DOKUMEN SUMBER
Pengaruh kebiasaan orang Tionghoa dalam hal
minum kopi setidaknya tampak dalam
makanan yang disediakan di warung kopi.
Makanan-makanan kecil itu pasti tidak
ditemukan di Ottoman. Pengaruh itu sangat
kuat karena orang China yang datang ke Asia
Tenggara juga memiliki kebiasaan duduk dan
mengobrol berlama-lama di warung. Sangat
mungkin orang Tionghoa ikut
mengembangkan warung kopi itu. Kenyataan
ini terlihat dari kepemilikan beberapa warung
kopi lama yang dikelola orang Tionghoa.
Pemilik Warung Kopi Ulee Kareng, H
Nawawi, menceritakan, sebelum mendirikan
warung kopi, ayahnya bekerja di warung kopi
milik seorang warga Tionghoa di Kota Banda
Aceh (www.kompas.com).

BUTIR TUGAS 1
Jawablah tiga pertanyaan berikut berdasarkan teks tentang pengaruh Tionghoa pada warung kopi.
(a) Di mana makanan-makanan kecil yang disediakan di warung kopi itu pasti tidak ditemukan?
(b) Kebiasaan apa yang dimiliki orang China yang datang ke Asia Tenggara?
(c) Siapa pemilik Warung Kopi Ulee Kareng?
BUTIR TUGAS 2
Lanjutkan teks tentang pengaruh Tionghoa pada warung kopi, mulai setelah kalimat terakhirnya.

Data Sumber:
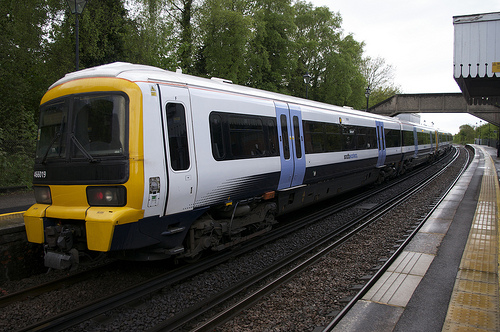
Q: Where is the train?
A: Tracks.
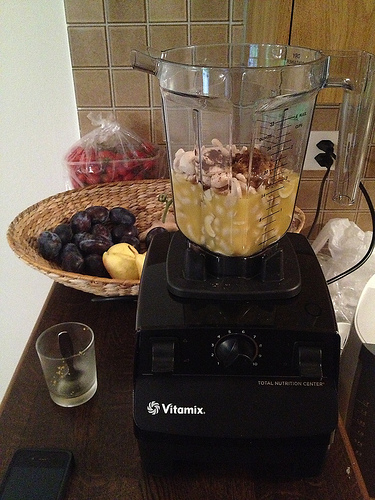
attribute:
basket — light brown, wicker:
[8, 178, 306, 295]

* * *

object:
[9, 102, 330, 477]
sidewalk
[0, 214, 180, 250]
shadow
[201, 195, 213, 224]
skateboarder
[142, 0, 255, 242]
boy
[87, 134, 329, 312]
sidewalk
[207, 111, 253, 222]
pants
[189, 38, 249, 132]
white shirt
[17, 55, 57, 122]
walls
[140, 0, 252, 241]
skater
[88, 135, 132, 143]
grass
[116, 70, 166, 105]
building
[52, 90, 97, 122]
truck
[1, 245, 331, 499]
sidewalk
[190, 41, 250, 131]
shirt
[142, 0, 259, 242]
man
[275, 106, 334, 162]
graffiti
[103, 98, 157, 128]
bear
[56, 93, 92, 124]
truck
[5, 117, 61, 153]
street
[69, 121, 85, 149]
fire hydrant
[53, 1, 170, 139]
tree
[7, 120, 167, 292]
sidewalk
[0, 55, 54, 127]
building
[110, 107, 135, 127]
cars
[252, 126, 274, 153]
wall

--

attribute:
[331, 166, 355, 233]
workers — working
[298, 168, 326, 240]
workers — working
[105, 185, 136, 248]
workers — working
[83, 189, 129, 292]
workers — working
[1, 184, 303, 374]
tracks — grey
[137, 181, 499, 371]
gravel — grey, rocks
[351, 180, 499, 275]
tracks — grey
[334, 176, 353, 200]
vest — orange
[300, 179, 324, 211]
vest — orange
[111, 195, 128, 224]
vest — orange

KOTAK JAWABAN 1
(a) Di Ottoman.
(b) Duduk dan mengobrol berlama-lama di warung.
(c) H Nawawi.

KOTAK JAWABAN 2
Walaupun di Takengon, Aceh Tengah
dihiasi oleh perkebunan dan pabrik kopi,
namun Lamno di Aceh Barat merupakan
produsen kopi terbaik di Indonesia. Terkenal
dengan biji kopi Arabikanya, Aceh
memberikan kontribusi sebesar 40 persen dari
produksi kopi Indonesia. Teknik membuat
secangkir kopi di kedai kopi di Aceh tidak ada
duanya. Para barista di sini tidak pernah pergi
ke pelatihan khusus untuk belajar cara
menyajikan secangkir kopi. Cara penyajian
kopi di Aceh berbeda dengan daerah-daerah
lain di Indonesia. Di sini, kopi diseduh melalui
beberapa penyaringan sampai pada kekentalan
yang diinginkan sehingga membuat kopi lebih
harum, nikmat dan memiliki efek rasa yang
kuat.
2.3. Aktivitas Kedai Kupi dan Mahasiswa
Sebagai Konsumen
Batas sosial di Kedai Kupi menjadi
tidak berlaku lagi di tempat ini. Semua berbaur
menjadi satu, saling berinteraksi satu sama lain
tanpa memandang kelas sosial oleh para
konsumennya. Disini mereka salin menegur,
berjabat tangan, saling berbicara dan saling
bercanda antar pedagang dan pembeli.
Sesekali ada yang meminta percik api antar
pemuda satu dengan yang lain untuk
menyalakan rokok, padahal mereka saling
tidak mengenal. Di sini pula mereka
beraktivitas membentuk dunianya sendiri,
sebuah dunia manusia. Sebuah dunia yang
menurut Berger adalah suatu dunia yang mesti
dibentuk oleh aktivitas manusia itu sendiri.
Ruhadi dan Herlina, Keberadaan “Negeri 1000 Kedai Kupi”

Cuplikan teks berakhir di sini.